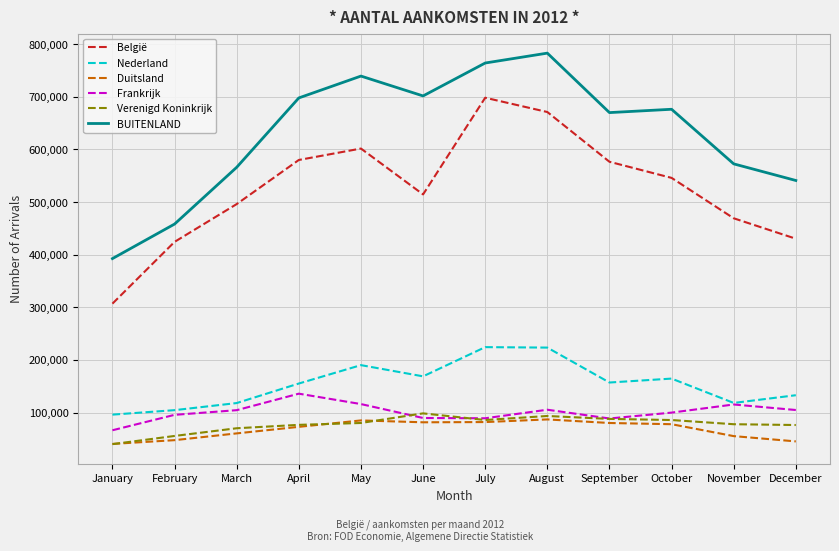

Where is the first local minimum for Nederland?

June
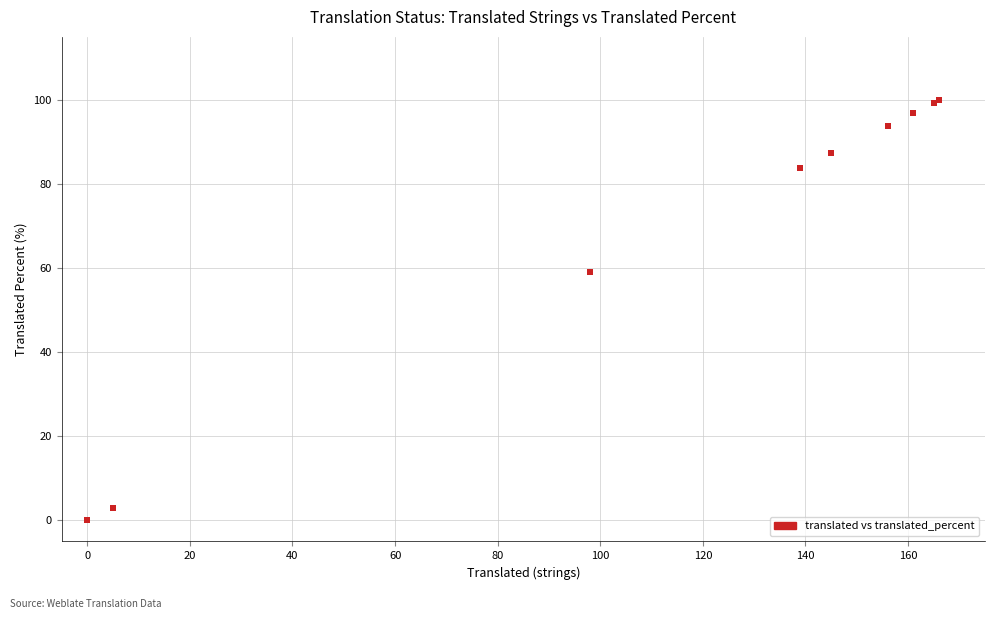

What Y value in the scatter plot is closest to 50?

59.0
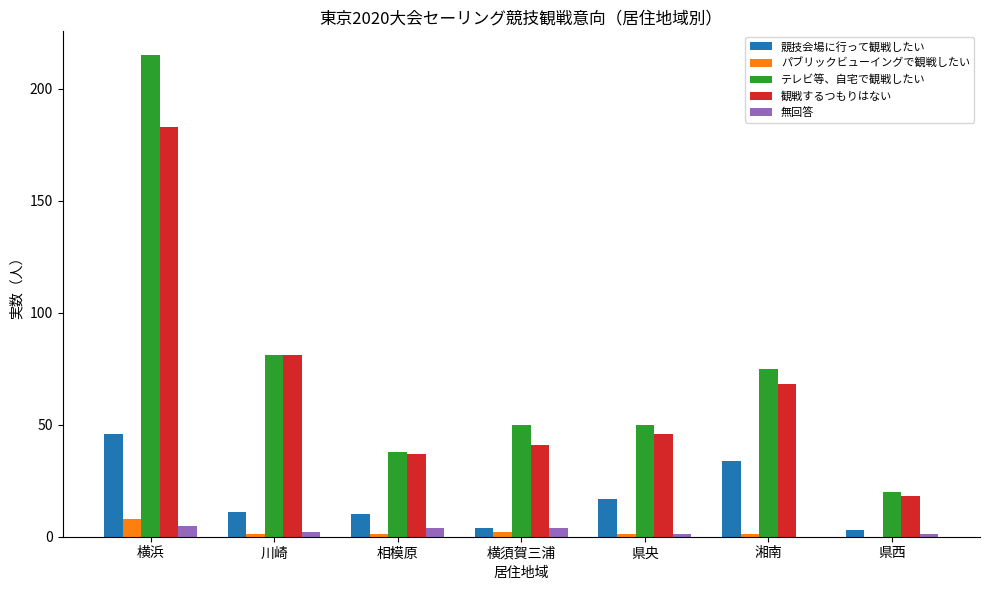

Reading right to left, list all the values displayed in this chart.

競技会場に行って観戦したい: 県西=3	湘南=34	県央=17	横須賀三浦=4	相模原=10	川崎=11	横浜=46
パブリックビューイングで観戦したい: 県西=0	湘南=1	県央=1	横須賀三浦=2	相模原=1	川崎=1	横浜=8
テレビ等、自宅で観戦したい: 県西=20	湘南=75	県央=50	横須賀三浦=50	相模原=38	川崎=81	横浜=215
観戦するつもりはない: 県西=18	湘南=68	県央=46	横須賀三浦=41	相模原=37	川崎=81	横浜=183
無回答: 県西=1	湘南=0	県央=1	横須賀三浦=4	相模原=4	川崎=2	横浜=5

******************************

What to produce
Please arrange the non-blank lines of all the records above as a Markdown table with two columns, Row and Line, numbering the rows in order. Leave the pictures out of the answer.

Completed task
| Row | Line |
|---|---|
| 1 | Where is the first local minimum for Nederland? |
| 2 | June |
| 3 | What Y value in the scatter plot is closest to 50? |
| 4 | 59.0 |
| 5 | Reading right to left, list all the values displayed in this chart. |
| 6 | 競技会場に行って観戦したい: 県西=3	湘南=34	県央=17	横須賀三浦=4	相模原=10	川崎=11	横浜=46 |
| 7 | パブリックビューイングで観戦したい: 県西=0	湘南=1	県央=1	横須賀三浦=2	相模原=1	川崎=1	横浜=8 |
| 8 | テレビ等、自宅で観戦したい: 県西=20	湘南=75	県央=50	横須賀三浦=50	相模原=38	川崎=81	横浜=215 |
| 9 | 観戦するつもりはない: 県西=18	湘南=68	県央=46	横須賀三浦=41	相模原=37	川崎=81	横浜=183 |
| 10 | 無回答: 県西=1	湘南=0	県央=1	横須賀三浦=4	相模原=4	川崎=2	横浜=5 |